BEGIN
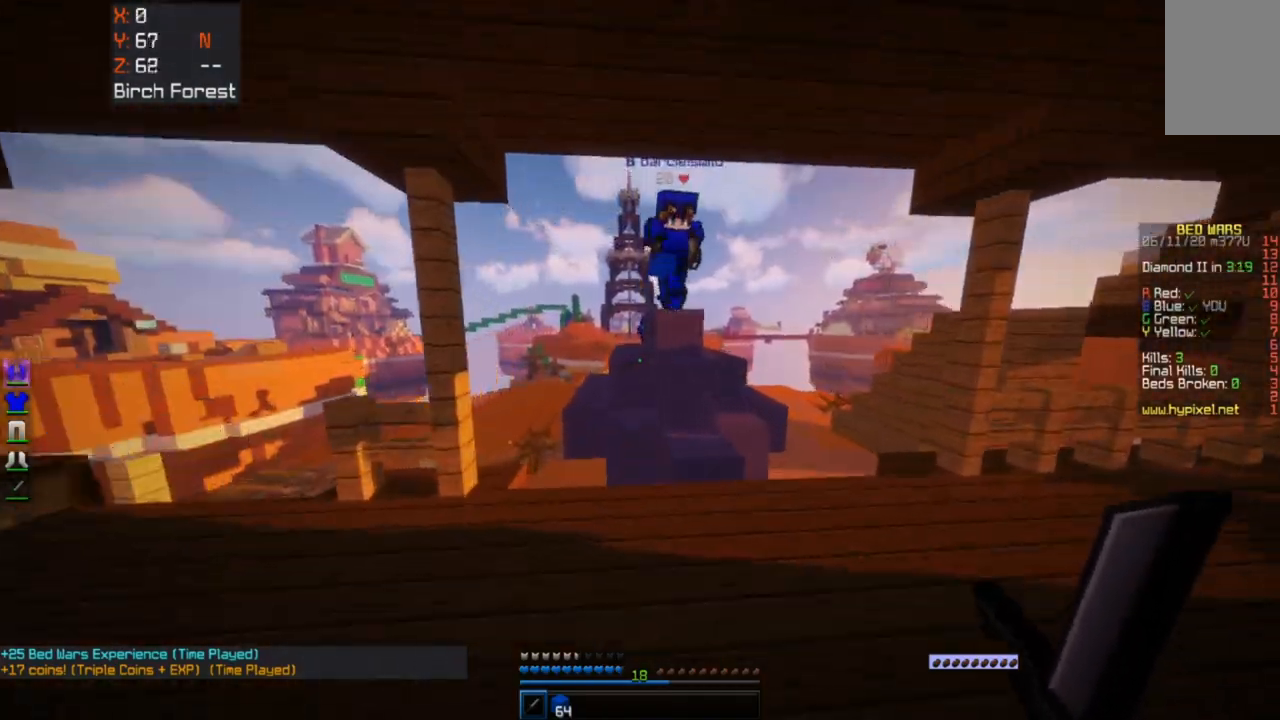
{"keys": ["space", "w"], "mouse": [], "events": [[400, "space", "down"]]}
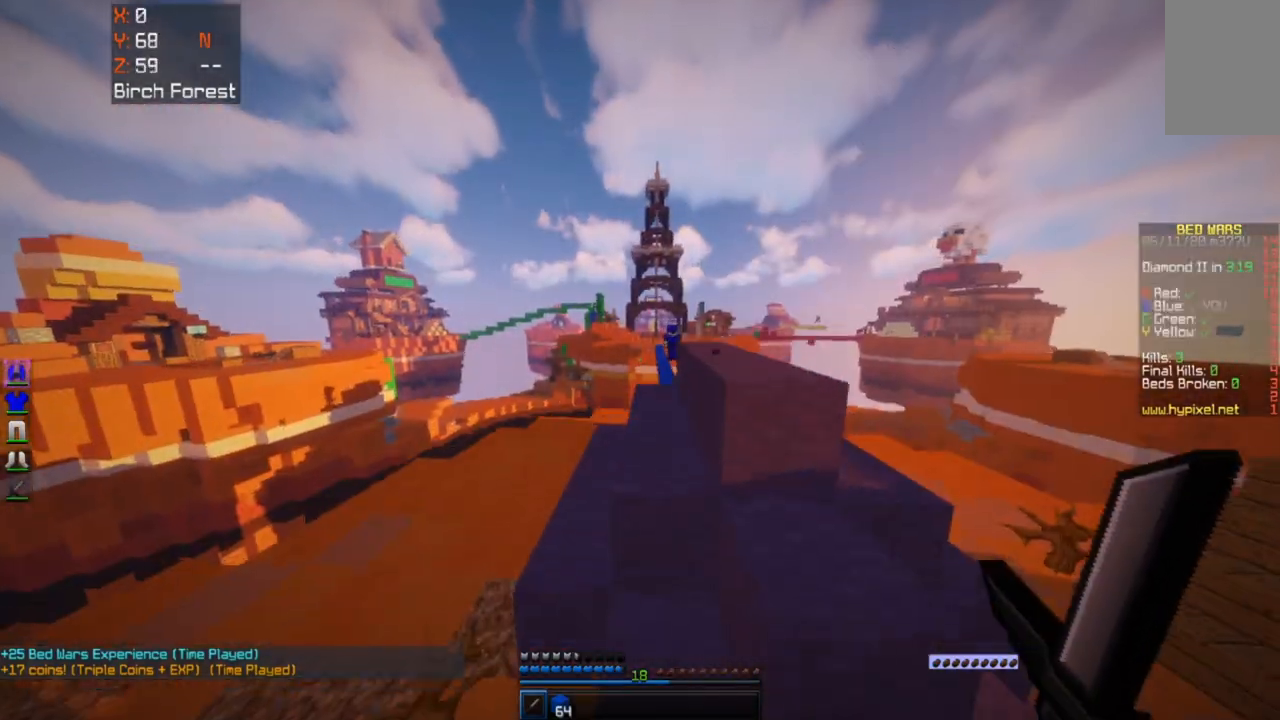
{"keys": ["d", "space", "w"], "mouse": [], "events": [[150, "a", "down"], [317, "a", "up"], [400, "d", "down"]]}
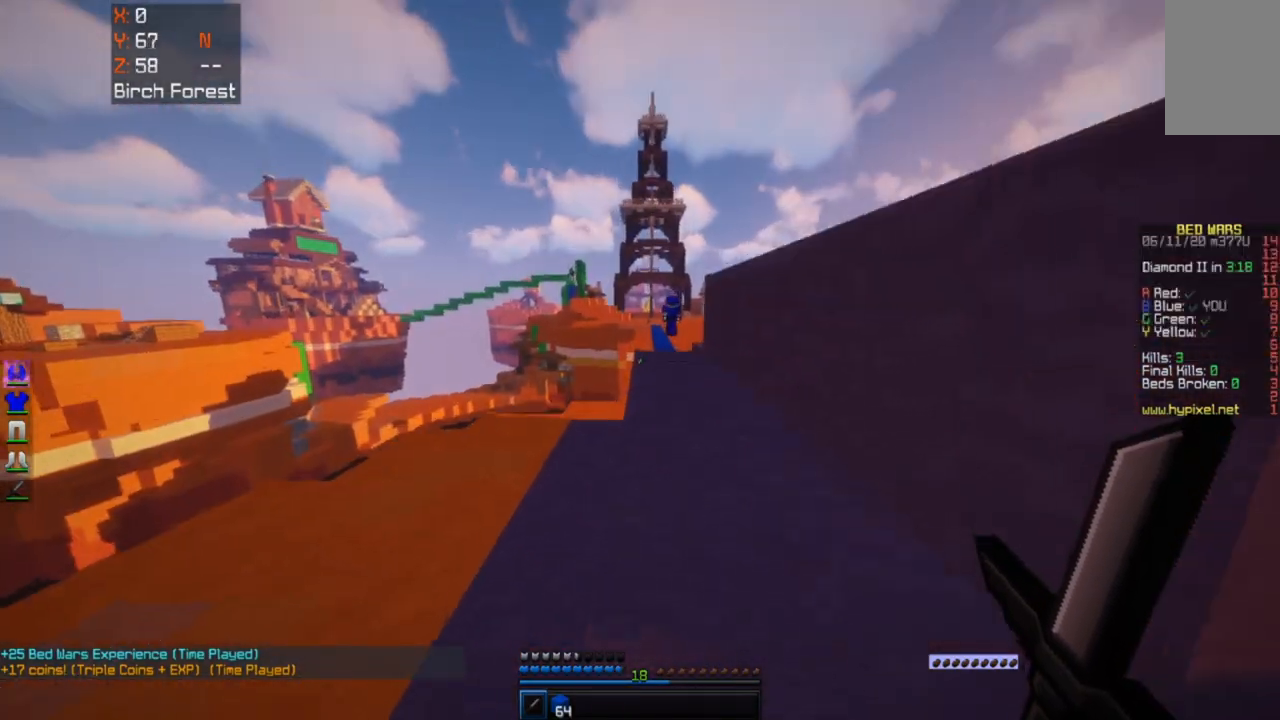
{"keys": ["space", "w"], "mouse": [], "events": [[117, "d", "up"]]}
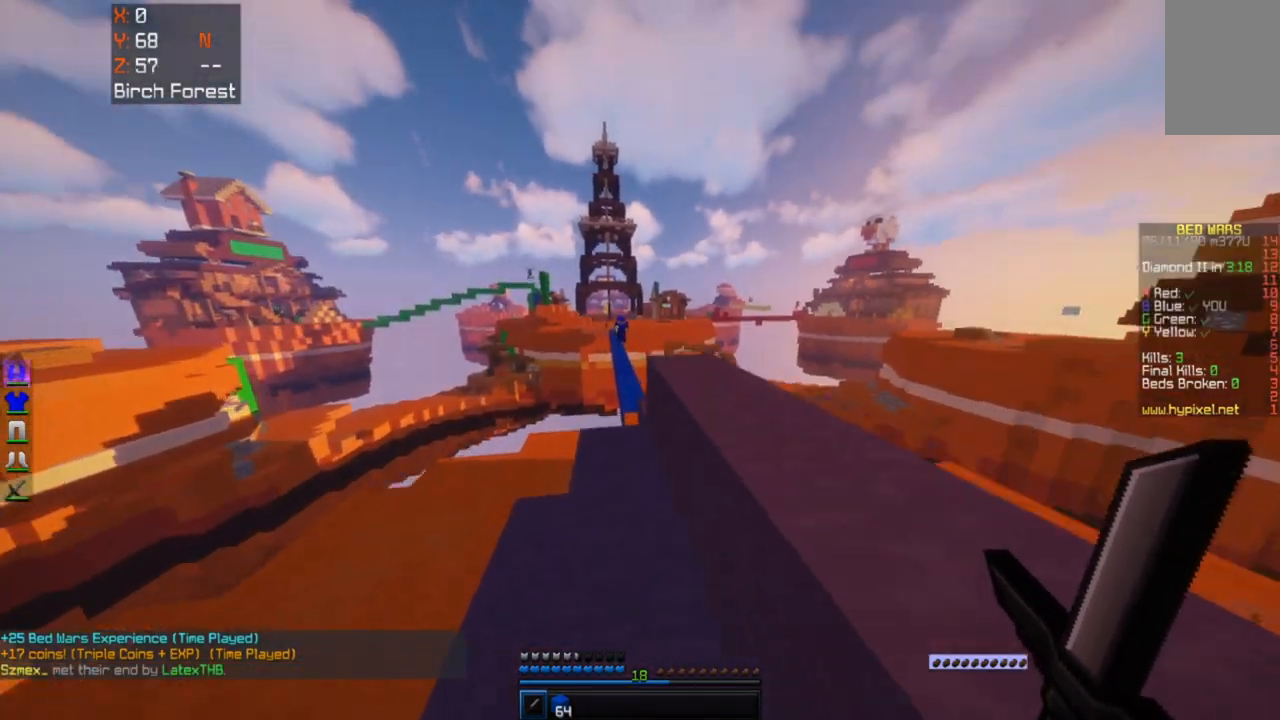
{"keys": ["space", "w"], "mouse": [], "events": [[300, "d", "down"], [450, "d", "up"]]}
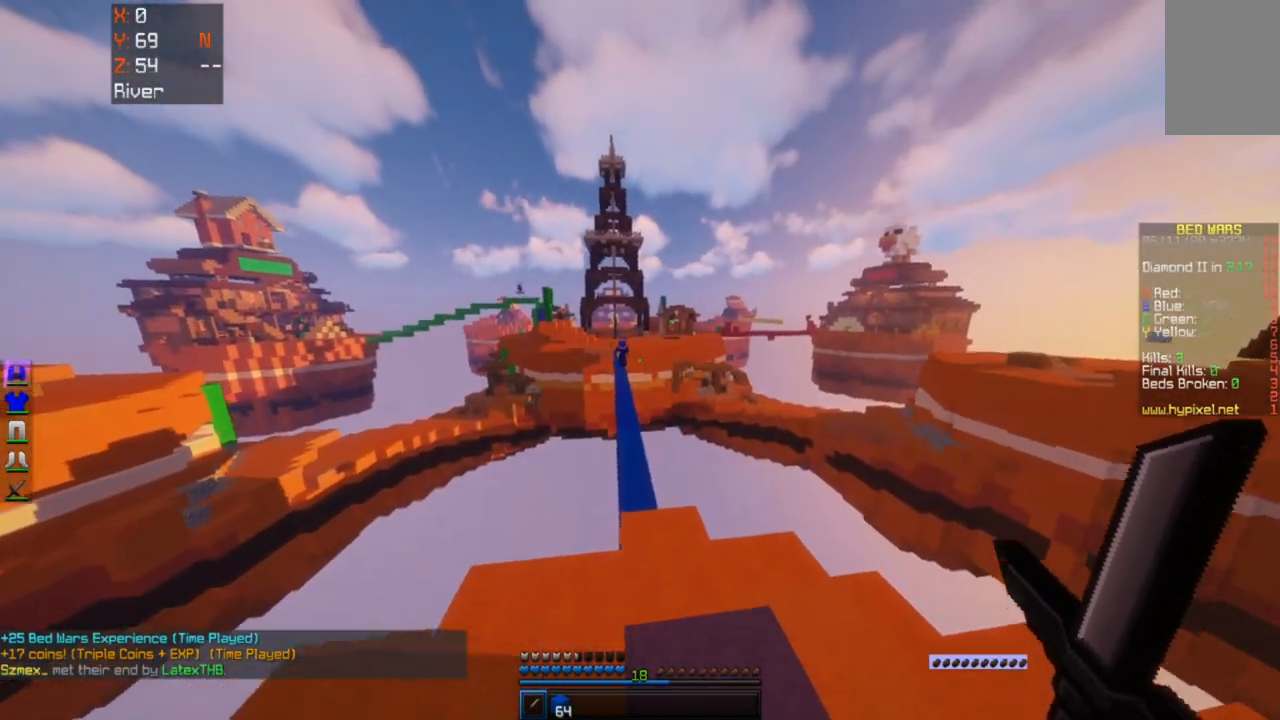
{"keys": ["space", "w"], "mouse": [], "events": [[300, "a", "down"], [400, "a", "up"]]}
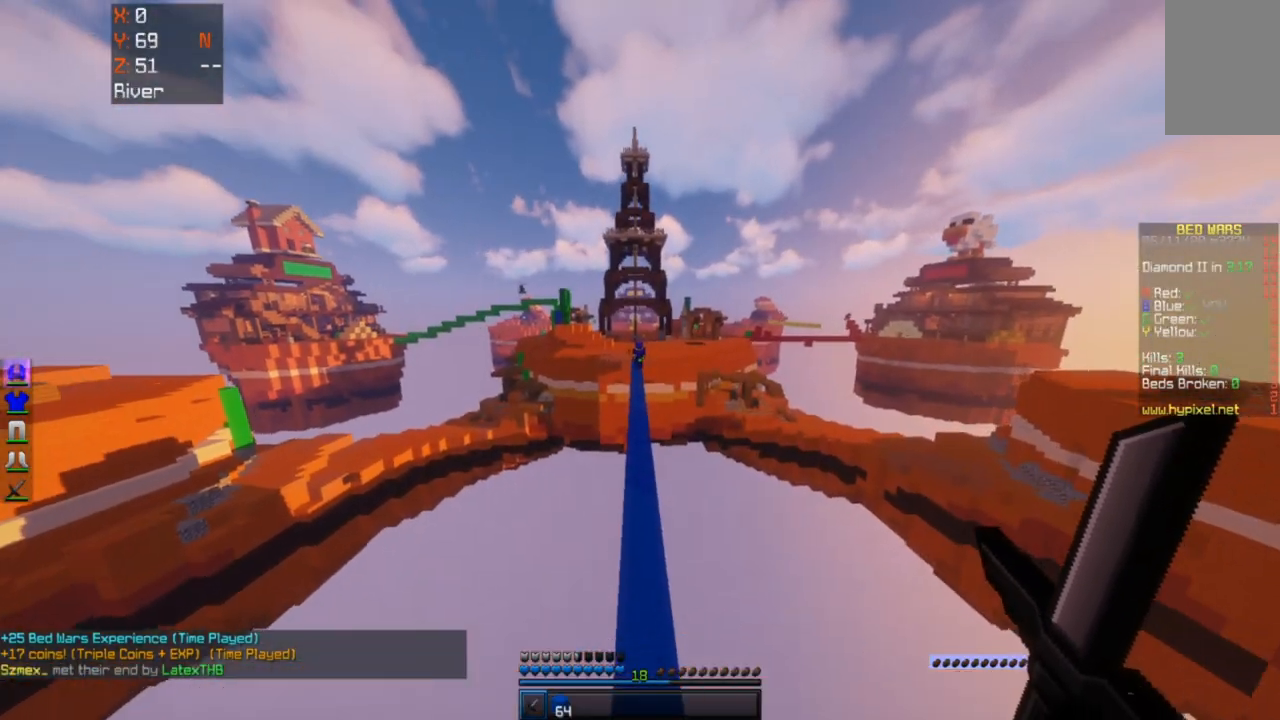
{"keys": ["space", "w"], "mouse": [], "events": []}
END
What to do
Copy out every line of the material above that mentions the word "down".

Output for this task
{"keys": ["space", "w"], "mouse": [], "events": [[400, "space", "down"]]}
{"keys": ["d", "space", "w"], "mouse": [], "events": [[150, "a", "down"], [317, "a", "up"], [400, "d", "down"]]}
{"keys": ["space", "w"], "mouse": [], "events": [[300, "d", "down"], [450, "d", "up"]]}
{"keys": ["space", "w"], "mouse": [], "events": [[300, "a", "down"], [400, "a", "up"]]}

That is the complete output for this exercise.